Department of Health Sciences Research, Division of Epidemiology, Mayo Clinic, 200 First Street, S.W. Rochester, MN 55905, USA.
J Neurotrauma. 2012 Jul 20;29(11):2038-49. doi: 10.1089/neu.2010.1713. Epub 2012 Apr 26.
Data on traumatic brain injury (TBI) economic outcomes are limited. We used Rochester Epidemiology Project (REP) resources to estimate long-term medical costs for clinically-confirmed incident TBI across the full range of severity after controlling for pre-existing conditions and co-occurring injuries. All Olmsted County, Minnesota, residents with diagnoses indicative of potential TBI from 1985-2000 (n=46,114) were identified, and a random sample (n=7175) was selected for medical record review to confirm case status, and to characterize as definite (moderate/severe), probable (mild), or possible (symptomatic) TBI. For each case, we identified one age- and sex-matched non-TBI control registered in REP in the same year (±1 year) as case's TBI. Cases with co-occurring non-head injuries were assessed for non-head-injury severity and assigned similar non-head-injury-severity controls. The 1145 case/control pairs for 1988-2000 were followed until earliest death/emigration of either member for medical costs 12 months before and up to 6 years after baseline (i.e., injury date for cases and comparable dates for controls). Differences between case and control costs were stratified by TBI severity, as defined by evidence of brain injury; comparisons used Wilcoxon signed-rank plus multivariate modeling (adjusted for pre-baseline characteristics). From baseline until 6 years, each TBI category exhibited significant incremental costs. For definite and probable TBI, most incremental costs occurred within the first 6 months; significant long-term incremental medical costs were not apparent among 1-year survivors. By contrast, cost differences between possible TBI cases and controls were not as great within the first 6 months, but were substantial among 1-year survivors. Although mean incremental costs were highest for definite cases, probable and possible cases accounted for>90% of all TBI events and 66% of total incremental costs. Preventing probable and possible events might facilitate substantial reductions in TBI-associated medical care costs.

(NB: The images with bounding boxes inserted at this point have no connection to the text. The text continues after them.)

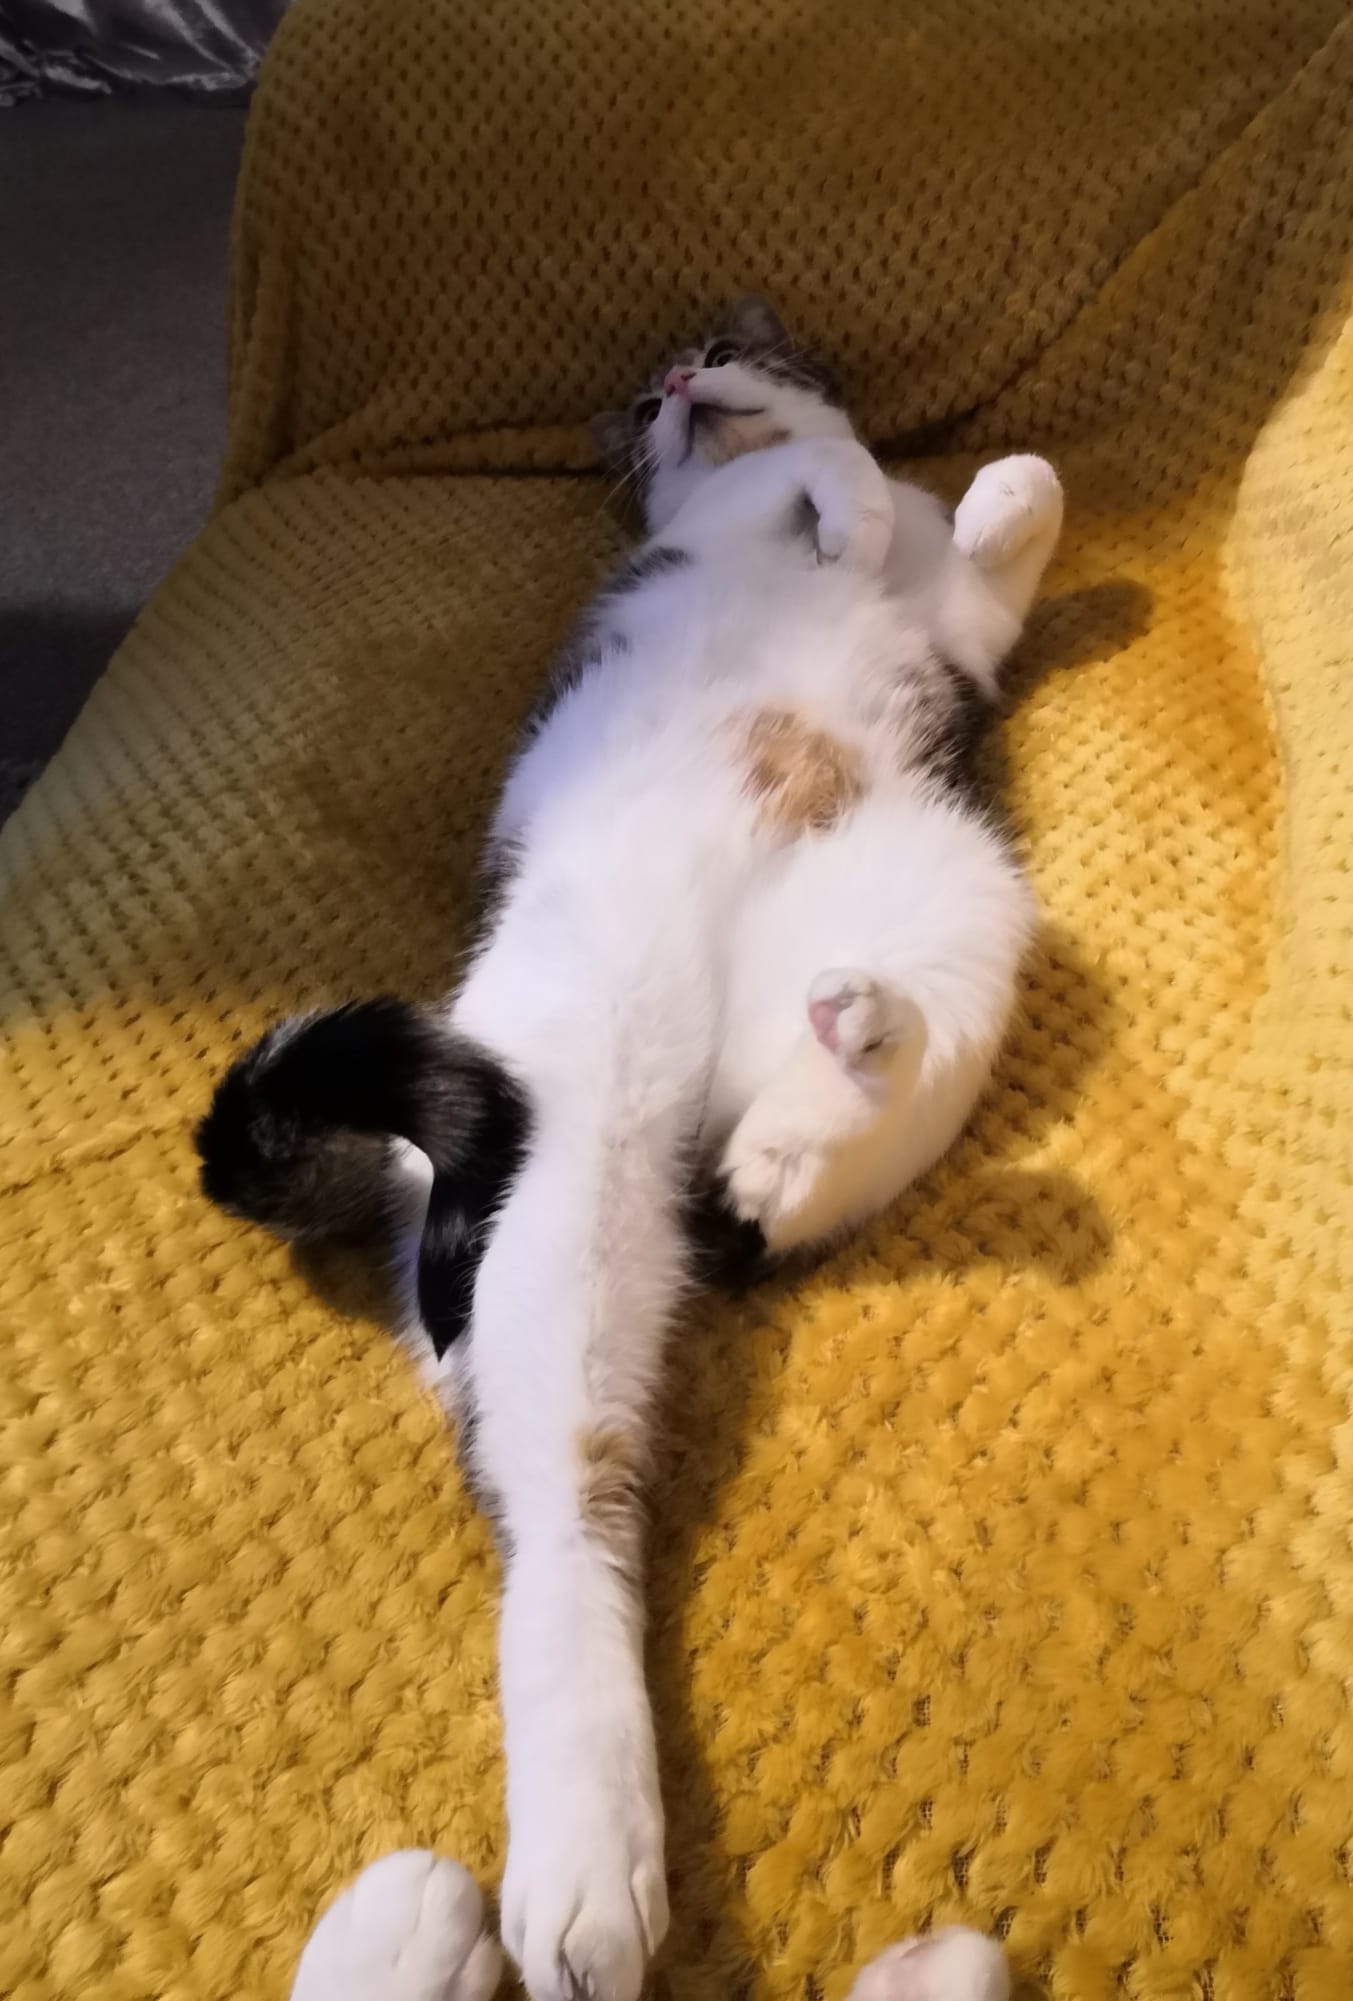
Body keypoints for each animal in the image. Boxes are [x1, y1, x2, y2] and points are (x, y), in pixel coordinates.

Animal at [197, 293, 1062, 2001]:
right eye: (649, 384)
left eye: (728, 343)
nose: (676, 377)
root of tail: (692, 1101)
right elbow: (840, 477)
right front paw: (844, 494)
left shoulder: (965, 639)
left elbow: (1016, 515)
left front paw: (971, 492)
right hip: (551, 1181)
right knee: (565, 1512)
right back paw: (581, 1867)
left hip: (948, 885)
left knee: (830, 1118)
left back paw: (815, 1111)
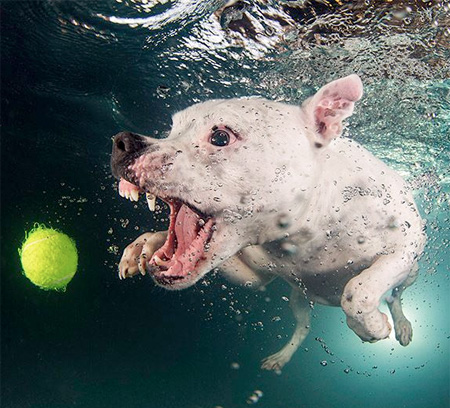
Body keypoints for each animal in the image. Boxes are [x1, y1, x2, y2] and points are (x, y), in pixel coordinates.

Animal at [110, 75, 424, 372]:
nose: (122, 141)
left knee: (396, 296)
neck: (300, 237)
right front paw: (146, 244)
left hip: (411, 273)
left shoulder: (405, 245)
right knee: (303, 325)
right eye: (171, 130)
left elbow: (358, 291)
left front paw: (374, 326)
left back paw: (401, 325)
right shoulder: (256, 275)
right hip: (298, 298)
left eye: (221, 137)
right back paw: (282, 357)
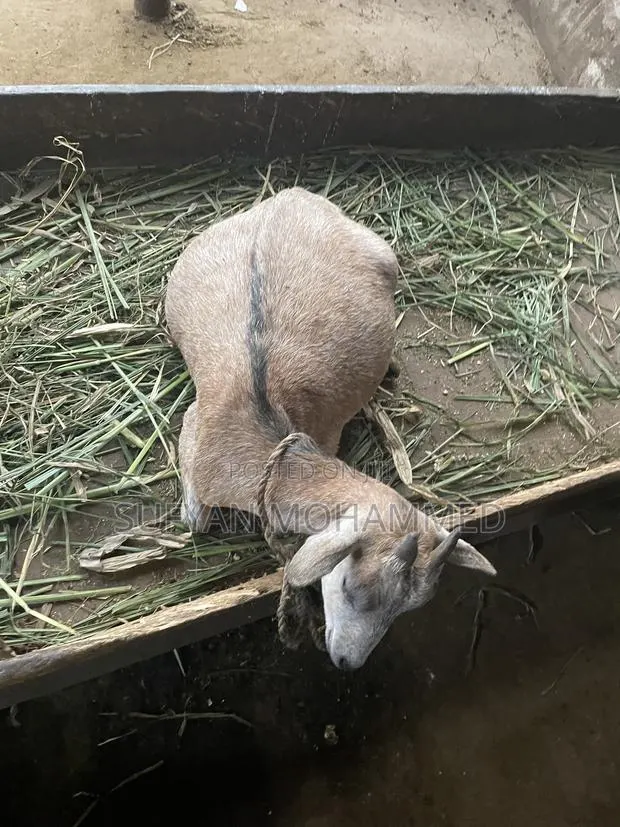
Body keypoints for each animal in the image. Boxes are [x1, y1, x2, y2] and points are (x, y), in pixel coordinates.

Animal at [164, 186, 496, 670]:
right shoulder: (196, 430)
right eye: (348, 586)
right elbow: (195, 521)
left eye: (408, 607)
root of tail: (291, 196)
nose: (347, 662)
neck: (264, 432)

创伤性脑损伤 (TBI) 的经济结果数据有限。我们使用罗切斯特流行病学项目 (REP) 的资源,在控制了先前存在的疾病和并发损伤的情况下,对从轻度到重度的所有确诊的 TBI 患者进行了长期医疗成本估计。在明尼苏达州罗彻斯特市的所有奥姆斯特德县居民中,1985 年至 2000 年期间(n=46114)诊断为 TBI 有潜在可能的患者,随机选择(n=7175)进行病历审查以确认病例状态,并将其归类为明确(中度/重度)、可能(轻度)或可能(症状性)TBI。对于每个病例,我们在 REP 中确定了与病例 TBI 同年(±1 年)注册的年龄和性别匹配的非 TBI 对照者。伴有并发非头部损伤的病例,评估非头部损伤的严重程度并分配类似的非头部损伤严重程度对照者。1988 年至 2000 年的 1145 对病例/对照者在基线前 12 个月和之后 6 年内(即病例的损伤日期和对照者的可比日期)进行了随访,直到任何成员的最早死亡/移民为止,以记录医疗费用。病例和对照者之间的费用差异按 TBI 严重程度分层,根据有无脑损伤的证据进行定义;比较使用 Wilcoxon 符号秩检验加多元模型(调整了基线前特征)。从基线到 6 年,每个 TBI 类别都显示出显著的增量成本。对于明确和可能的 TBI,大多数增量成本发生在最初的 6 个月内;在 1 年幸存者中,没有明显的长期增量医疗成本。相比之下,在最初的 6 个月内,可能的 TBI 病例和对照者之间的成本差异没有那么大,但在 1 年幸存者中差异较大。虽然明确病例的平均增量成本最高,但可能和可能的病例占所有 TBI 事件的>90%和总增量成本的 66%。预防可能和可能的事件可能会大大降低与 TBI 相关的医疗费用。